WHAT NEEDS TO BE DONE:
Edit the lines from the one containing "At which label does App reach its minimum?" through the one containing "Count the number", inclusive, by replacing "label" with "category" and keeping everything else the same. Return only those lines and leave out the pictures.

MATERIAL TO PROCESS section start

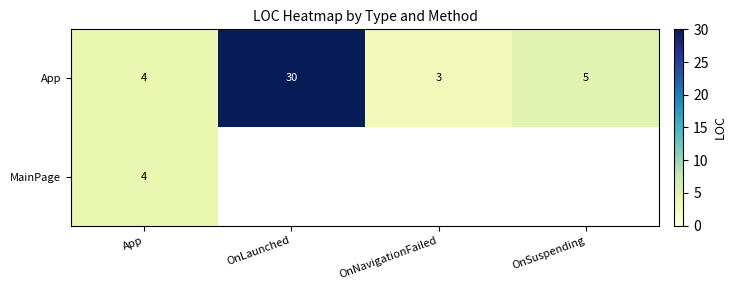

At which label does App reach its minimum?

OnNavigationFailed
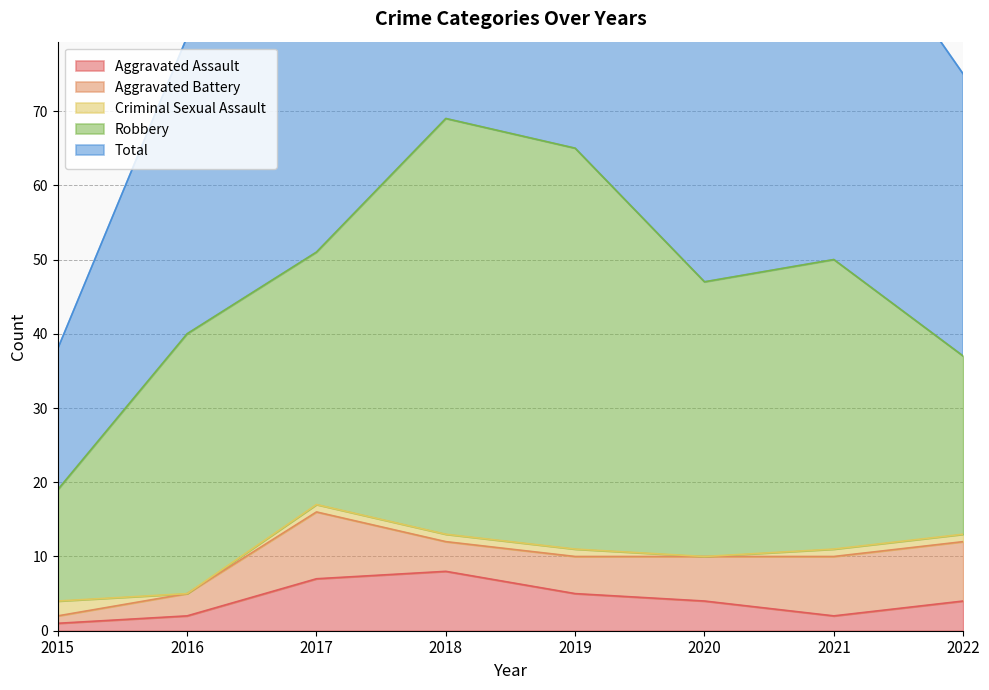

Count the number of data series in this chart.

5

MATERIAL TO PROCESS section end
MATERIAL TO PROCESS section start

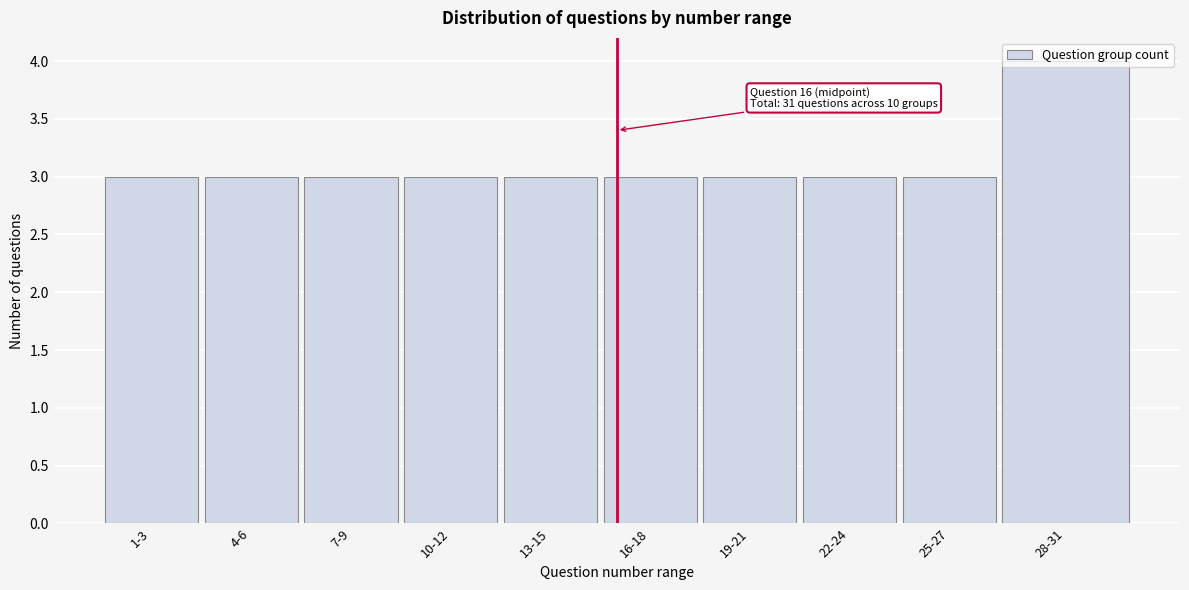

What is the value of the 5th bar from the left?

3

MATERIAL TO PROCESS section end
MATERIAL TO PROCESS section start

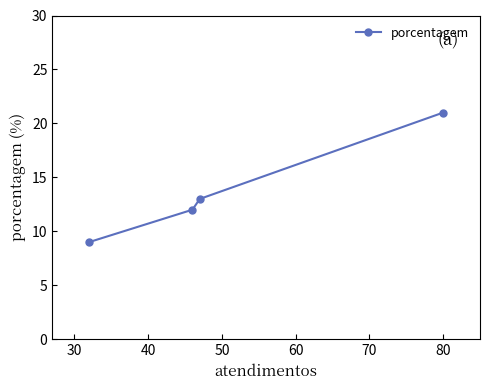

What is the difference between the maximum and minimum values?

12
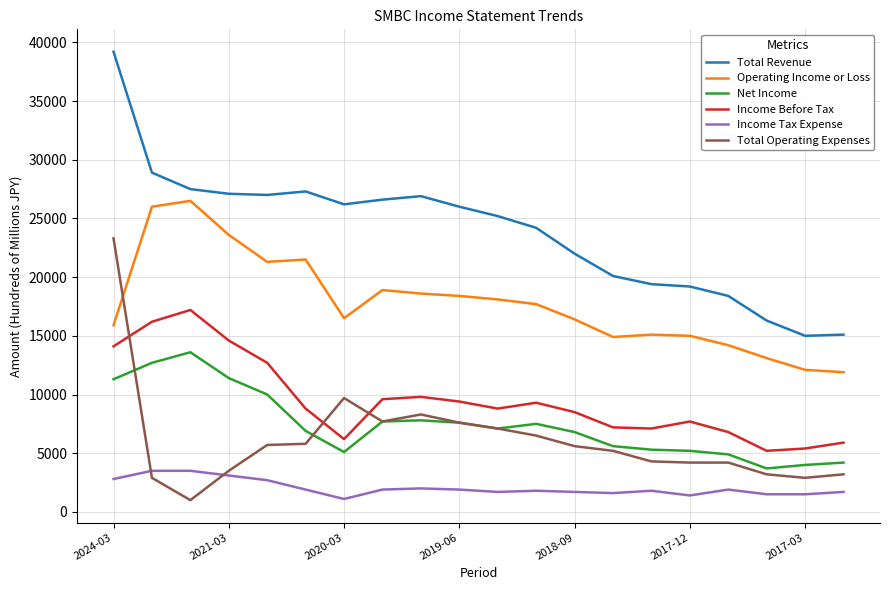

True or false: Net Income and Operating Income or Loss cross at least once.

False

MATERIAL TO PROCESS section end

ANSWER TO THIS EXERCISE:
At which category does App reach its minimum?

OnNavigationFailed

Count the number of data series in this chart.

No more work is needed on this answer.